Lift out each line of the data that holds "cloves".
━━━━━ Input for this task
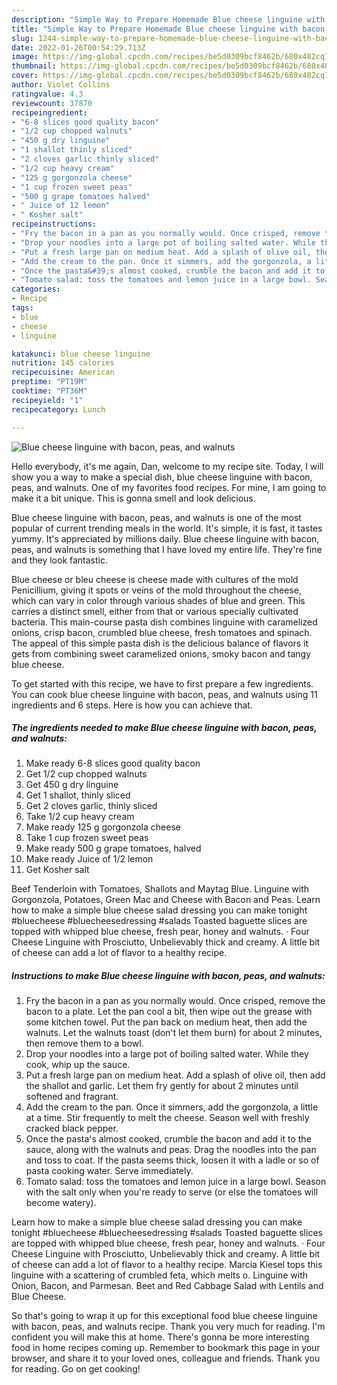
 ```yaml
---
description: "Simple Way to Prepare Homemade Blue cheese linguine with bacon, peas, and walnuts"
title: "Simple Way to Prepare Homemade Blue cheese linguine with bacon, peas, and walnuts"
slug: 1244-simple-way-to-prepare-homemade-blue-cheese-linguine-with-bacon-peas-and-walnuts
date: 2022-01-26T00:54:29.713Z
image: https://img-global.cpcdn.com/recipes/be5d0309bcf8462b/680x482cq70/blue-cheese-linguine-with-bacon-peas-and-walnuts-recipe-main-photo.jpg
thumbnail: https://img-global.cpcdn.com/recipes/be5d0309bcf8462b/680x482cq70/blue-cheese-linguine-with-bacon-peas-and-walnuts-recipe-main-photo.jpg
cover: https://img-global.cpcdn.com/recipes/be5d0309bcf8462b/680x482cq70/blue-cheese-linguine-with-bacon-peas-and-walnuts-recipe-main-photo.jpg
author: Violet Collins
ratingvalue: 4.3
reviewcount: 37870
recipeingredient:
- "6-8 slices good quality bacon"
- "1/2 cup chopped walnuts"
- "450 g dry linguine"
- "1 shallot thinly sliced"
- "2 cloves garlic thinly sliced"
- "1/2 cup heavy cream"
- "125 g gorgonzola cheese"
- "1 cup frozen sweet peas"
- "500 g grape tomatoes halved"
- " Juice of 12 lemon"
- " Kosher salt"
recipeinstructions:
- "Fry the bacon in a pan as you normally would. Once crisped, remove the bacon to a plate. Let the pan cool a bit, then wipe out the grease with some kitchen towel. Put the pan back on medium heat, then add the walnuts. Let the walnuts toast (don&#39;t let them burn) for about 2 minutes, then remove them to a bowl."
- "Drop your noodles into a large pot of boiling salted water. While they cook, whip up the sauce."
- "Put a fresh large pan on medium heat. Add a splash of olive oil, then add the shallot and garlic. Let them fry gently for about 2 minutes until softened and fragrant."
- "Add the cream to the pan. Once it simmers, add the gorgonzola, a little at a time. Stir frequently to melt the cheese. Season well with freshly cracked black pepper."
- "Once the pasta&#39;s almost cooked, crumble the bacon and add it to the sauce, along with the walnuts and peas. Drag the noodles into the pan and toss to coat. If the pasta seems thick, loosen it with a ladle or so of pasta cooking water. Serve immediately."
- "Tomato salad: toss the tomatoes and lemon juice in a large bowl. Season with the salt only when you&#39;re ready to serve (or else the tomatoes will become watery)."
categories:
- Recipe
tags:
- blue
- cheese
- linguine

katakunci: blue cheese linguine 
nutrition: 145 calories
recipecuisine: American
preptime: "PT19M"
cooktime: "PT36M"
recipeyield: "1"
recipecategory: Lunch

---
```



![Blue cheese linguine with bacon, peas, and walnuts](https://img-global.cpcdn.com/recipes/be5d0309bcf8462b/680x482cq70/blue-cheese-linguine-with-bacon-peas-and-walnuts-recipe-main-photo.jpg)

Hello everybody, it's me again, Dan, welcome to my recipe site. Today, I will show you a way to make a special dish, blue cheese linguine with bacon, peas, and walnuts. One of my favorites food recipes. For mine, I am going to make it a bit unique. This is gonna smell and look delicious.

Blue cheese linguine with bacon, peas, and walnuts is one of the most popular of current trending meals in the world. It's simple, it is fast, it tastes yummy. It's appreciated by millions daily. Blue cheese linguine with bacon, peas, and walnuts is something that I have loved my entire life. They're fine and they look fantastic.

Blue cheese or bleu cheese is cheese made with cultures of the mold Penicillium, giving it spots or veins of the mold throughout the cheese, which can vary in color through various shades of blue and green. This carries a distinct smell, either from that or various specially cultivated bacteria. This main-course pasta dish combines linguine with caramelized onions, crisp bacon, crumbled blue cheese, fresh tomatoes and spinach. The appeal of this simple pasta dish is the delicious balance of flavors it gets from combining sweet caramelized onions, smoky bacon and tangy blue cheese.


To get started with this recipe, we have to first prepare a few ingredients. You can cook blue cheese linguine with bacon, peas, and walnuts using 11 ingredients and 6 steps. Here is how you can achieve that.

<!--inarticleads1-->

##### The ingredients needed to make Blue cheese linguine with bacon, peas, and walnuts:

1. Make ready 6-8 slices good quality bacon
1. Get 1/2 cup chopped walnuts
1. Get 450 g dry linguine
1. Get 1 shallot, thinly sliced
1. Get 2 cloves garlic, thinly sliced
1. Take 1/2 cup heavy cream
1. Make ready 125 g gorgonzola cheese
1. Take 1 cup frozen sweet peas
1. Make ready 500 g grape tomatoes, halved
1. Make ready  Juice of 1/2 lemon
1. Get  Kosher salt


Beef Tenderloin with Tomatoes, Shallots and Maytag Blue. Linguine with Gorgonzola, Potatoes, Green Mac and Cheese with Bacon and Peas. Learn how to make a simple blue cheese salad dressing you can make tonight #bluecheese #bluecheesedressing #salads Toasted baguette slices are topped with whipped blue cheese, fresh pear, honey and walnuts. · Four Cheese Linguine with Prosciutto, Unbelievably thick and creamy. A little bit of cheese can add a lot of flavor to a healthy recipe. 

<!--inarticleads2-->

##### Instructions to make Blue cheese linguine with bacon, peas, and walnuts:

1. Fry the bacon in a pan as you normally would. Once crisped, remove the bacon to a plate. Let the pan cool a bit, then wipe out the grease with some kitchen towel. Put the pan back on medium heat, then add the walnuts. Let the walnuts toast (don&#39;t let them burn) for about 2 minutes, then remove them to a bowl.
1. Drop your noodles into a large pot of boiling salted water. While they cook, whip up the sauce.
1. Put a fresh large pan on medium heat. Add a splash of olive oil, then add the shallot and garlic. Let them fry gently for about 2 minutes until softened and fragrant.
1. Add the cream to the pan. Once it simmers, add the gorgonzola, a little at a time. Stir frequently to melt the cheese. Season well with freshly cracked black pepper.
1. Once the pasta&#39;s almost cooked, crumble the bacon and add it to the sauce, along with the walnuts and peas. Drag the noodles into the pan and toss to coat. If the pasta seems thick, loosen it with a ladle or so of pasta cooking water. Serve immediately.
1. Tomato salad: toss the tomatoes and lemon juice in a large bowl. Season with the salt only when you&#39;re ready to serve (or else the tomatoes will become watery).


Learn how to make a simple blue cheese salad dressing you can make tonight #bluecheese #bluecheesedressing #salads Toasted baguette slices are topped with whipped blue cheese, fresh pear, honey and walnuts. · Four Cheese Linguine with Prosciutto, Unbelievably thick and creamy. A little bit of cheese can add a lot of flavor to a healthy recipe. Marcia Kiesel tops this linguine with a scattering of crumbled feta, which melts o. Linguine with Onion, Bacon, and Parmesan. Beet and Red Cabbage Salad with Lentils and Blue Cheese. 

So that's going to wrap it up for this exceptional food blue cheese linguine with bacon, peas, and walnuts recipe. Thank you very much for reading. I'm confident you will make this at home. There's gonna be more interesting food in home recipes coming up. Remember to bookmark this page in your browser, and share it to your loved ones, colleague and friends. Thank you for reading. Go on get cooking!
━━━━━━━━━━
Output of the exercise:
- "2 cloves garlic thinly sliced"
1. Get 2 cloves garlic, thinly sliced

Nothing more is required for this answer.